30 March, 2024

The high cost of Uber’s small profit

https://disconnect.blog/the-high-cost-of-ubers-small-profit/

As Uber has been fighting those battles, it’s also been rolling out a new way to further empower itself. Surge pricing is nothing new — it increased prices during periods of high demand — but in the past few years Uber rolled out dynamic pricing to take it to a whole new level. Dynamic pricing makes rider fares and driver pay much harder to predict by causing prices to shift according to more factors that are hidden from everyone but Uber itself, and it divorces the amount drivers are paid from the amount customers pay for the ride. Further, as part of its upfront pricing policy, Uber also removes any context on the fare — or pay, for a driver — that it offers: whether it’s high or low, what a base fare would be, and why it’s made that calculation.

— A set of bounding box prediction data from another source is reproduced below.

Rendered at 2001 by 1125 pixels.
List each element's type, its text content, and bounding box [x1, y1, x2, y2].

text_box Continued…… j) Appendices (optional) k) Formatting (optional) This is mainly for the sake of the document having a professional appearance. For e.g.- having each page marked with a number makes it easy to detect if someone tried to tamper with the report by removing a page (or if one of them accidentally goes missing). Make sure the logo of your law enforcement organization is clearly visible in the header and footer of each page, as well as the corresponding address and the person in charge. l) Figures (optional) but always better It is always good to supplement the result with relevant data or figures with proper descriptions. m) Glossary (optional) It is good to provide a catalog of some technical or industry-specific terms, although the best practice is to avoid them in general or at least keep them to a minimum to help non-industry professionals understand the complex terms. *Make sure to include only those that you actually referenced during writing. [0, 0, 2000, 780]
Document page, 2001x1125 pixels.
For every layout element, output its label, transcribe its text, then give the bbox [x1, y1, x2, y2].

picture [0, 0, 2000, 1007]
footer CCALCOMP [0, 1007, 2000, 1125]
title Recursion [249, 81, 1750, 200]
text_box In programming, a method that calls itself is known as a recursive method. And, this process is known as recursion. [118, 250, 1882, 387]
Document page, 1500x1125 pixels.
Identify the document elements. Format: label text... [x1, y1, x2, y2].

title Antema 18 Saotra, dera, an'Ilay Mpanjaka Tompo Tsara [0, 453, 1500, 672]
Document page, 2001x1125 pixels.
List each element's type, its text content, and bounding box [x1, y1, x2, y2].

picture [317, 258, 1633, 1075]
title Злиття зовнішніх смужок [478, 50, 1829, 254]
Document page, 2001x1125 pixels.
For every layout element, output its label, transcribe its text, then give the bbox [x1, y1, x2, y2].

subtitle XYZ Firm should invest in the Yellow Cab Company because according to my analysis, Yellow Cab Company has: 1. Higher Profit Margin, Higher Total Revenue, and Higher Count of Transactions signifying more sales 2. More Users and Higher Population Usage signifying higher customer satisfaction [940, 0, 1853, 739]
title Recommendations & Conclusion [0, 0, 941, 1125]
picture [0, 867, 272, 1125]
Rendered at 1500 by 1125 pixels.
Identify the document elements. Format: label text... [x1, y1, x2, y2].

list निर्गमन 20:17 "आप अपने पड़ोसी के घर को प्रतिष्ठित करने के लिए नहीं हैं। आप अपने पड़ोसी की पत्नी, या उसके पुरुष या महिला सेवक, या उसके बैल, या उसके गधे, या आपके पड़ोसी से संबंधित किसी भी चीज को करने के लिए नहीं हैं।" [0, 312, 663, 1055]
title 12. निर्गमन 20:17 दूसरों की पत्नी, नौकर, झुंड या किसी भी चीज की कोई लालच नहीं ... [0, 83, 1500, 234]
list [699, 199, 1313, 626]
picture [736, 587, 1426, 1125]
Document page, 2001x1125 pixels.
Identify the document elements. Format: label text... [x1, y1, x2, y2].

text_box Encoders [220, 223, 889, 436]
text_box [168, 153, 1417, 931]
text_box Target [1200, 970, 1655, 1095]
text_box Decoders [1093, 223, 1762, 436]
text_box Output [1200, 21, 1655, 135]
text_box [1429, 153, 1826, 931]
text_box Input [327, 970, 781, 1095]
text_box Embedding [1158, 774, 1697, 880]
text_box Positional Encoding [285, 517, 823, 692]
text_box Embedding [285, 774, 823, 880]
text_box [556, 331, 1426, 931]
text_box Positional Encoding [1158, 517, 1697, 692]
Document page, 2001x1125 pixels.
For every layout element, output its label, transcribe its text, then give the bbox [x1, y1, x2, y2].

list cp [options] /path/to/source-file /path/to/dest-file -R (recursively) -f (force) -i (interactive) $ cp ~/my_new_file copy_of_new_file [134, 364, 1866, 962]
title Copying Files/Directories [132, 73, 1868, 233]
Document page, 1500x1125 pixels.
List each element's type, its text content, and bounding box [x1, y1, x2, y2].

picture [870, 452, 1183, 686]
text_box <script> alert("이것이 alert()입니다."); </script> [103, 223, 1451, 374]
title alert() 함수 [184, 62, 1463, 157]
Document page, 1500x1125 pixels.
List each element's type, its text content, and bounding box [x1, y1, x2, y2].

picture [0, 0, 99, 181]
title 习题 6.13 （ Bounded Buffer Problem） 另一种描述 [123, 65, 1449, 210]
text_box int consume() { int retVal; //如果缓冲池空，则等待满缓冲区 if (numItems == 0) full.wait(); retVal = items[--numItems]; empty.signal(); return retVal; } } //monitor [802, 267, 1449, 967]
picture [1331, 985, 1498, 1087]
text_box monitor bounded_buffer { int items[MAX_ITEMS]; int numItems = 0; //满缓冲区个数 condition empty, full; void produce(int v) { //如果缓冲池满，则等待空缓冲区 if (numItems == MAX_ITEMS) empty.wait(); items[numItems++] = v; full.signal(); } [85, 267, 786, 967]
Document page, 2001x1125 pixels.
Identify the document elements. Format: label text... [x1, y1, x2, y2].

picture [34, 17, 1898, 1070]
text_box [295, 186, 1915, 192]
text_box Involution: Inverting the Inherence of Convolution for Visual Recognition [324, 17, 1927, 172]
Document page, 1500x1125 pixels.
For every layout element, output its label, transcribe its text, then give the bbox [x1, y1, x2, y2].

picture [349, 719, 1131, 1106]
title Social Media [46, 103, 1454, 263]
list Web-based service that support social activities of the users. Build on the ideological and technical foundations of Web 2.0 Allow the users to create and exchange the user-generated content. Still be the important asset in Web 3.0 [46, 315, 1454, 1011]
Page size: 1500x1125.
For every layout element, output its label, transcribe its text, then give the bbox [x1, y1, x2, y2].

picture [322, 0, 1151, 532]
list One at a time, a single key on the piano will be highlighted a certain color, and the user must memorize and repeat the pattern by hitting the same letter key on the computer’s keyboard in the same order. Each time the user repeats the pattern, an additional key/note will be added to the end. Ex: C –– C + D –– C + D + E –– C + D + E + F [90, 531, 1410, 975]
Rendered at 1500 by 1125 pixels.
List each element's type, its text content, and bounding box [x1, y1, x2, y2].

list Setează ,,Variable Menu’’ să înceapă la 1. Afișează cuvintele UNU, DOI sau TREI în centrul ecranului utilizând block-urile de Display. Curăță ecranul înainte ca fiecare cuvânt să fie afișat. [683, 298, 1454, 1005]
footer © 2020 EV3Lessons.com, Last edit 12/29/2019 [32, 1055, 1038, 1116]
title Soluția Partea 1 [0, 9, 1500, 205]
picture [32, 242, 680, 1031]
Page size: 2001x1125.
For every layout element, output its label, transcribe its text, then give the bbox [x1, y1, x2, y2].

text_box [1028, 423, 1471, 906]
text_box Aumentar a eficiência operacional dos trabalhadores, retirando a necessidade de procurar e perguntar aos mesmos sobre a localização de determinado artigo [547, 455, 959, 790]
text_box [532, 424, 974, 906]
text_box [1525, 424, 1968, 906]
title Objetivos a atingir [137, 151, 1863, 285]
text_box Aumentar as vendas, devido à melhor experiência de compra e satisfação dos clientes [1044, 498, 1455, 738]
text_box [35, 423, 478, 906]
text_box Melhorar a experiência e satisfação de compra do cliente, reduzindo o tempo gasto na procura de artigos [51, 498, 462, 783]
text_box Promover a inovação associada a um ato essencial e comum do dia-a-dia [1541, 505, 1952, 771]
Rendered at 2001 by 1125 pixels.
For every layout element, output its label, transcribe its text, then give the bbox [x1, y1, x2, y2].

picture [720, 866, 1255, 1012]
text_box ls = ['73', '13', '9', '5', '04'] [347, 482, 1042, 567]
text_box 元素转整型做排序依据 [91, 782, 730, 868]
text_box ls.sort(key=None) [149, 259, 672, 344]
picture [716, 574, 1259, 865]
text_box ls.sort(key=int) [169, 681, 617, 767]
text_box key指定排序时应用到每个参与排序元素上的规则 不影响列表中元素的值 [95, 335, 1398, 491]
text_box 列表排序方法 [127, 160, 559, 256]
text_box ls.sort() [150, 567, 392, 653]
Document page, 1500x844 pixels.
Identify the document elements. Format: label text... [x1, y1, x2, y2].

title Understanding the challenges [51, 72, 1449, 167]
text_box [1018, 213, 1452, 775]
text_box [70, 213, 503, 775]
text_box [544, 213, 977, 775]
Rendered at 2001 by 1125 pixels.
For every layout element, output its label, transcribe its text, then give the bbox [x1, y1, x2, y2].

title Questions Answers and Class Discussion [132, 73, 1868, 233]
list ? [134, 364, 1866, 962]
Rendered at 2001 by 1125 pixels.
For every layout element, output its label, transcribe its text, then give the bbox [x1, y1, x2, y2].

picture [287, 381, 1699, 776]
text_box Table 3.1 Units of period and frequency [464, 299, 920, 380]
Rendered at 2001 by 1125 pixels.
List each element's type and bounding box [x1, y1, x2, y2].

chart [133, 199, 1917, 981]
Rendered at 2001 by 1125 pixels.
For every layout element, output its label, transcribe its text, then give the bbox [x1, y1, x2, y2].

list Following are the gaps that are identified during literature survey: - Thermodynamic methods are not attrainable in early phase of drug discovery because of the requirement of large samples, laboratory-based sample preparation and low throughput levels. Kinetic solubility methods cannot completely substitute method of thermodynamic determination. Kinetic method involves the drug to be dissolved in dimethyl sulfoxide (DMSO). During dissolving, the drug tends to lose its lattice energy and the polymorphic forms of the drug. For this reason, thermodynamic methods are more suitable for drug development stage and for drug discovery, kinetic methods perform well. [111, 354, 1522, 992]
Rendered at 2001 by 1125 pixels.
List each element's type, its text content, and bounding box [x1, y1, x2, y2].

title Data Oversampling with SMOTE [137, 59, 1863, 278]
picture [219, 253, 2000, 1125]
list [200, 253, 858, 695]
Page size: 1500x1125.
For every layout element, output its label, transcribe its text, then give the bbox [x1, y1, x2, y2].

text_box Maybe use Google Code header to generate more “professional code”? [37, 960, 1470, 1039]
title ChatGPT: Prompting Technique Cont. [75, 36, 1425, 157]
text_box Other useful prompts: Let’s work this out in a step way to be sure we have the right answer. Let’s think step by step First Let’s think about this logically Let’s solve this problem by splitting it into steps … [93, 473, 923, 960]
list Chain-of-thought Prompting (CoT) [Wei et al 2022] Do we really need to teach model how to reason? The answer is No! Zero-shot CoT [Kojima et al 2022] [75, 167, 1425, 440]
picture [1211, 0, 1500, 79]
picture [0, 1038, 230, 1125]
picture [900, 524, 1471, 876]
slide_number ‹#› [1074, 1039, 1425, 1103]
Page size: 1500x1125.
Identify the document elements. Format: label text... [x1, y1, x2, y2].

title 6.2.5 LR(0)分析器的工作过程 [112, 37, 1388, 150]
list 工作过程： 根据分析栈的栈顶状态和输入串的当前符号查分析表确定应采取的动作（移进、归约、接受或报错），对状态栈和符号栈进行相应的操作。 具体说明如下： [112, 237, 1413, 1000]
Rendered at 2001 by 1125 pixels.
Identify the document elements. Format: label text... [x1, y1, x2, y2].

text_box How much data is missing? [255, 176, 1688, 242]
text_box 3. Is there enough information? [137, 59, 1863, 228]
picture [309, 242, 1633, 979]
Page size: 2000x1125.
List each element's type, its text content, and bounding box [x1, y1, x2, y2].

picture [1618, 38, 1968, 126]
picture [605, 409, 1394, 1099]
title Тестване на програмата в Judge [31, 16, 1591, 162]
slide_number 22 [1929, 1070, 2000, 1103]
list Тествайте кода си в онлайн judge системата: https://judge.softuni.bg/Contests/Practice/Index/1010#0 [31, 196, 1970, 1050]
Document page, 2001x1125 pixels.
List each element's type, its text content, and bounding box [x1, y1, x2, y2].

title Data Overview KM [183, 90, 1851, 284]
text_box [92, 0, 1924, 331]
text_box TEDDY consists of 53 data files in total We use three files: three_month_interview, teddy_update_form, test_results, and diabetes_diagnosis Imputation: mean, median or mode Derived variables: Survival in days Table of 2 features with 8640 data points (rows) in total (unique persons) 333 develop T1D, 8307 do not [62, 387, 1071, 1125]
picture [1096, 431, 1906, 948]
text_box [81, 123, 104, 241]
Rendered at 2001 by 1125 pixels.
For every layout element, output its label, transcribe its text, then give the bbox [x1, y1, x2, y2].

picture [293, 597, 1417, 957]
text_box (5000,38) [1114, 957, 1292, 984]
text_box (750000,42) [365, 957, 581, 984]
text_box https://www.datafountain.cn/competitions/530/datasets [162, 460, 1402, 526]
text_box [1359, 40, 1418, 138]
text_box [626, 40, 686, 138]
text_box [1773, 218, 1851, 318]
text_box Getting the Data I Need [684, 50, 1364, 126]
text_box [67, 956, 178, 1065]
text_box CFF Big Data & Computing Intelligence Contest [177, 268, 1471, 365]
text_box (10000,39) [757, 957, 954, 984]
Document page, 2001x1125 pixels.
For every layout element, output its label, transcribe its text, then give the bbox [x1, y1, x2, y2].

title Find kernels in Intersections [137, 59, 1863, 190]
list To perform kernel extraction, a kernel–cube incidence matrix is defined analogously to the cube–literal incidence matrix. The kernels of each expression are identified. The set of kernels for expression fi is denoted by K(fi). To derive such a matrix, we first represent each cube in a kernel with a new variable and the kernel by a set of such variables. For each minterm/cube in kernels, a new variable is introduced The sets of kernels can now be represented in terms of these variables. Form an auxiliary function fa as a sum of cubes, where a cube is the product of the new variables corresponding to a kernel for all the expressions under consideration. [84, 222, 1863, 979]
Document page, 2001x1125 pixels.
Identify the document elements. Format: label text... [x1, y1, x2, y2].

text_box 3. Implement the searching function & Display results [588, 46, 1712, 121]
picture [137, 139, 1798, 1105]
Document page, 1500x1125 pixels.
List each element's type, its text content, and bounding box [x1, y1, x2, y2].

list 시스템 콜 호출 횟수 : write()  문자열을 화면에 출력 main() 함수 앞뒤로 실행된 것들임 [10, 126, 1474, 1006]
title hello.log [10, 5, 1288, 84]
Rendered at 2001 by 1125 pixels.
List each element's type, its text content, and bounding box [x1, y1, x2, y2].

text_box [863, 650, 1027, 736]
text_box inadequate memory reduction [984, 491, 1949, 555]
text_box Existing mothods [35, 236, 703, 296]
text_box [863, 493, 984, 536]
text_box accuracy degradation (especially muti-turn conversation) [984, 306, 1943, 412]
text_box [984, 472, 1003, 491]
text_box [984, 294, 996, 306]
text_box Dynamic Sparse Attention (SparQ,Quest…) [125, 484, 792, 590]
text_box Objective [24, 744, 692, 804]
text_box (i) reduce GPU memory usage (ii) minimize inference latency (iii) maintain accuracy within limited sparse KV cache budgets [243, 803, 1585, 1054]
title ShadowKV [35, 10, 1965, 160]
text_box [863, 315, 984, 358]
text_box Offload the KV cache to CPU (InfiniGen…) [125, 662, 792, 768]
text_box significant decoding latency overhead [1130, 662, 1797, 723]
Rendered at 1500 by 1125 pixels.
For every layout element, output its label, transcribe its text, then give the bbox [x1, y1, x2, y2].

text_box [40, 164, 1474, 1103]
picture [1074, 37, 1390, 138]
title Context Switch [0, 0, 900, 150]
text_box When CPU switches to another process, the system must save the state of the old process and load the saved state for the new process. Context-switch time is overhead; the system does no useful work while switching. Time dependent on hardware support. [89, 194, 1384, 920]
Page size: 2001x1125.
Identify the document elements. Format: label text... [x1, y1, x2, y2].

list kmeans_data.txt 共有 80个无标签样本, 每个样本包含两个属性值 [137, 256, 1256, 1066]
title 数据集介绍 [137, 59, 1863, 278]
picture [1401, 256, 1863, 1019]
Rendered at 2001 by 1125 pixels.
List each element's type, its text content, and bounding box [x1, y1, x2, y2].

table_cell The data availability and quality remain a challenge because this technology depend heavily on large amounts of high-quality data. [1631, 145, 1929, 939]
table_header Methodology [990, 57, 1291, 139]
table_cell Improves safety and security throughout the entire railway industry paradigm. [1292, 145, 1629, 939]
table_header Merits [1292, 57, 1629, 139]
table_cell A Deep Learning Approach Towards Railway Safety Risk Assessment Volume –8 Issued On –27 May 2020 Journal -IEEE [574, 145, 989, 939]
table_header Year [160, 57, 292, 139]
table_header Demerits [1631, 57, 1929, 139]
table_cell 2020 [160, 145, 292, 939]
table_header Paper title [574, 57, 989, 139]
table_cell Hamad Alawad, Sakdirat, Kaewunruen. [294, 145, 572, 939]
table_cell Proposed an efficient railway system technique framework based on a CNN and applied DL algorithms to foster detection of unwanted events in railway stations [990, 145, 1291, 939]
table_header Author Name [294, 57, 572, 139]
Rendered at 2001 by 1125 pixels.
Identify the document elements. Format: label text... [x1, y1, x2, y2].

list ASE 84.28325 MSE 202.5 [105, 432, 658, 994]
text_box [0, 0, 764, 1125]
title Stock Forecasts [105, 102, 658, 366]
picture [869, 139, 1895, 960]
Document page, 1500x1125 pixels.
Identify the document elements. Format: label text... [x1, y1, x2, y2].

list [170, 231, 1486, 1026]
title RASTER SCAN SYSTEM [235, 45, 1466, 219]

Drivers compellingly argue that upfront pricing is designed to reduce their pay, as has been painstakingly detailed in a column by Columbia Business School professor Len Sherman for Forbes. Long-time Uber driver Sergio Avedian told him it was “the latest in a long line of earnings reductions” because it ensures “a collapse of my personal Utilization Rate if I refuse to accept lowball offers, or a collapse in my hourly earnings if I do.” Drivers feel the company is testing to see how low of a payment they’ll accept for a trip and it will penalize them if they refuse too many rides.